Sticky tofu kebabs with rice
This colourful vegan dish is low in phosphate, potassium, protein and salt making it suitable for everyone and ideal to share with family or friends.
This colourful vegan dish is low in phosphate, potassium, protein and salt making it suitable for everyone and ideal to share with family or friends.
8 20cm skewers
8 shallots (approx.160g)
450g firm tofu, cubed
1 yellow pepper
1 red pepper
1 courgette, sliced
250g wholegrain rice
2 tablespoons tomato purée
3 tablespoons reduced-salt soy sauce
2 tablespoons olive oil
2 tablespoons maple syrup
2 tablespoons wholegrain mustard
Black pepper
75g green salad
75g cucumber
Press the tofu for 30 mins (see tips) and soak wooden skewers, if using, in water. Mix the marinade ingredients together in a bowl and season with black pepper. Toss the tofu in the marinade and set aside for at least 10 mins, or overnight.
To soften the shallot skins, put them in a bowl and cover them with boiling water for 5 mins. Trim the base from each shallot and then peel off the skin. Cook in boiling water for three minutes, then set aside to cool.
Rinse the rice and add to the boiling water. Cover and reduce the heat to a simmer for 20 minutes or until cooked.
Preheat the grill. Prepare the vegetables by deseeding and dicing the peppers into cubes. Slice the courgette and shallots into chunks. Thread the tofu, shallots, courgette, and peppers evenly onto the skewers.
Grill the skewers for 10 minutes, turning frequently and brushing with the remaining marinade. Wash and prepare a salad of lettuce leaves and sliced cucumber.
Serve two skewers each with the wholegrain rice and divide the side salad evenly. Pour any remaining marinade over the completed dish.
The rice is the main source of carbohydrate in this dish and the value has been provided for those who have been trained in insulin adjustment.
Whilst tomato puree is a high-potassium ingredient, following the quantities in this recipe keeps the overall amount of potassium in this dish low.
This recipe is low in phosphate, however it does still contain some phosphate. If you have been prescribed a phosphate binder, take them with this dish.
The protein in this recipe is provided by the tofu, which is naturally lower in protein than meat. This recipe is suitable for anyone who has been advised to reduce their protein intake.

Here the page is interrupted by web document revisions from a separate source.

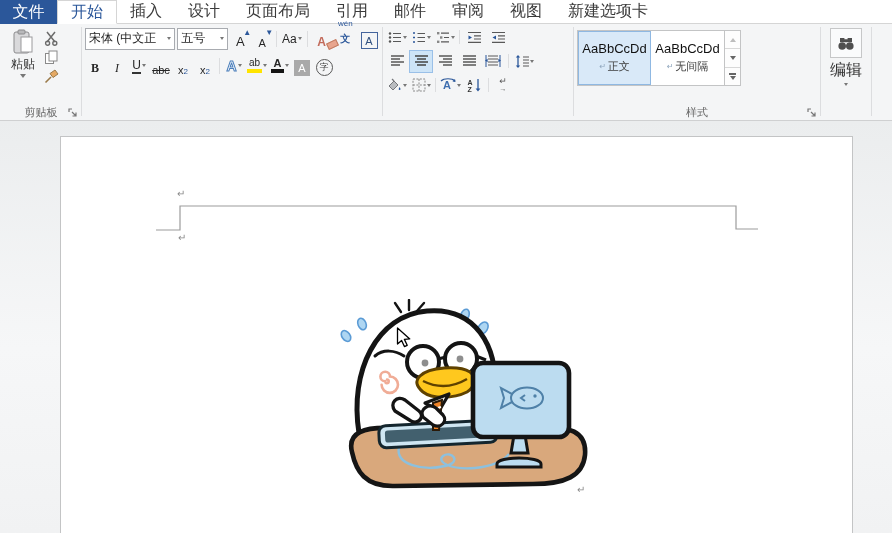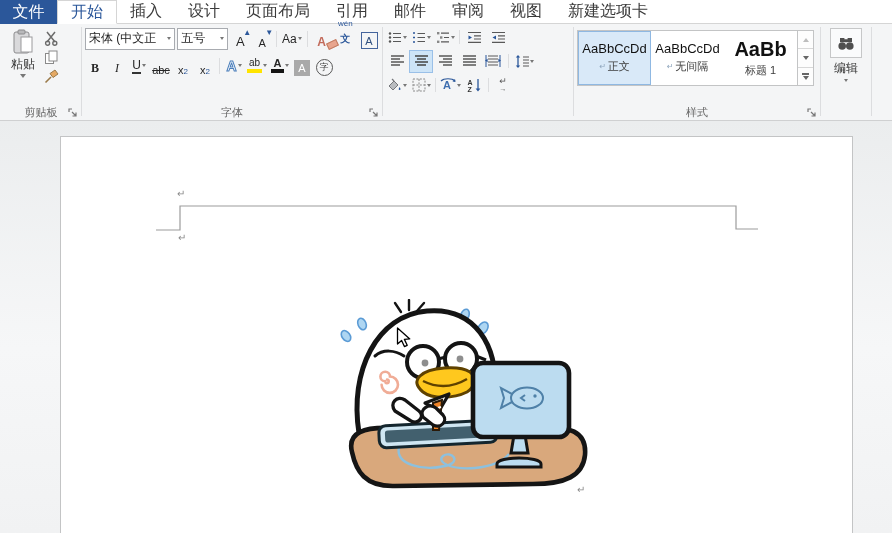--- a/index.html
+++ b/index.html
@@ -390,12 +390,6 @@
                 <span>无间隔</span>
               </span>
           </div>
-          <div class="card">
-            <span class="sample big">AaBb</span>
-            <span class="sname">
-                <span>标题 1</span>
-              </span>
-          </div>
           <div class="scol">
             <div class="sbtn">
                 <span class="utri"></span>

Use a gluten-free soy sauce.
This dish is best eaten fresh and eaten on the same day.
To press the tofu, wrap the block in a clean tea towel, then put it on a large plate. Put a chopping board or plate on top and add weight with cans and jars. Leave for 30 minutes. The tofu will be about two-thirds its original thickness, and up to 100ml water will have been removed.
Make the marinade in advance and leave the tofu to marinade for a few hours, or even overnight, to increase the flavour.
If using wooden skewers, soak them in water before cooking to prevent them from burning when you put them under the grill or on the barbeque.